平成18年、一般就労の難しい障害者の受け入れ先として我が福祉工場、しんわルネッサンスを立ち上げ、しかし、自立支援法でやむなく平成20年に A 型 (脚注) に転換しました。そのころ営利企業が参入できるようになったものの、運営が上手くいっていない事業所が多いことを知り、平成24年に神奈川県 A 型事業所連絡会を立上げました。それを各県に呼びかけていこうとした矢先でした。平成26年6月12日に NHK ニュース9で悪しき A 型事業所の実態が放映されました。 A 型事業を運営している者たちには衝撃的でした。 A 型事業の将来を憂慮、危機感を持った同志を募り、平成27年2月28日に A 型事業所全国協議会を設立しました。

一般の企業等で働くことが難しい人たちが、福祉的支援を受けながら労働者としてプライドをもって働き、いち市民として地域生活をしてもらいたいとの想いでした。設立総会の熱気は、このままではいけない、何とかしなければいけないとの皆さんの篤い想いでありました。あれから2年が過ぎようとしています。これからも健全な運営をする A 型事業所が増えることを推進、啓発していくこと。

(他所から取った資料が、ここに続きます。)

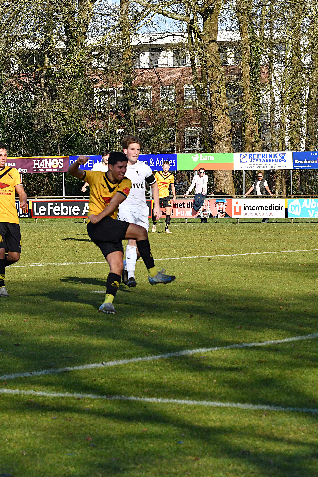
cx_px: 207
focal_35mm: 158
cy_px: 238
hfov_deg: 8.7
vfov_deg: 13.0
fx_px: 2093
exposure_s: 1/1600
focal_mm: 70
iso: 400
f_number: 5.6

日本の障害者就労支援制度のなかで、 A 型が中間的就労分野で一定の役割を果たす可能性が高いことを訴えていこうと考えています。

Profile.

1951年生まれ。1974年3月、工学部土木学科卒業、同年4月、建設会社入社。1984年社会福祉法人進和学園に転職、支援員として勤務。2002年4月、授産施設 進和職業センター施設長。2006年3月、障害者支援施設 しんわルネッサンス施設長。2011年4月、同統括施設長。2015年4月、NPO 法人就労継続支援 A 型事業所全国協議会、略称 全 A ネット理事長に就任。

脚注: A 型:就労継続支援 A 型事業所。雇用契約を結び、最低賃金を保障する制度。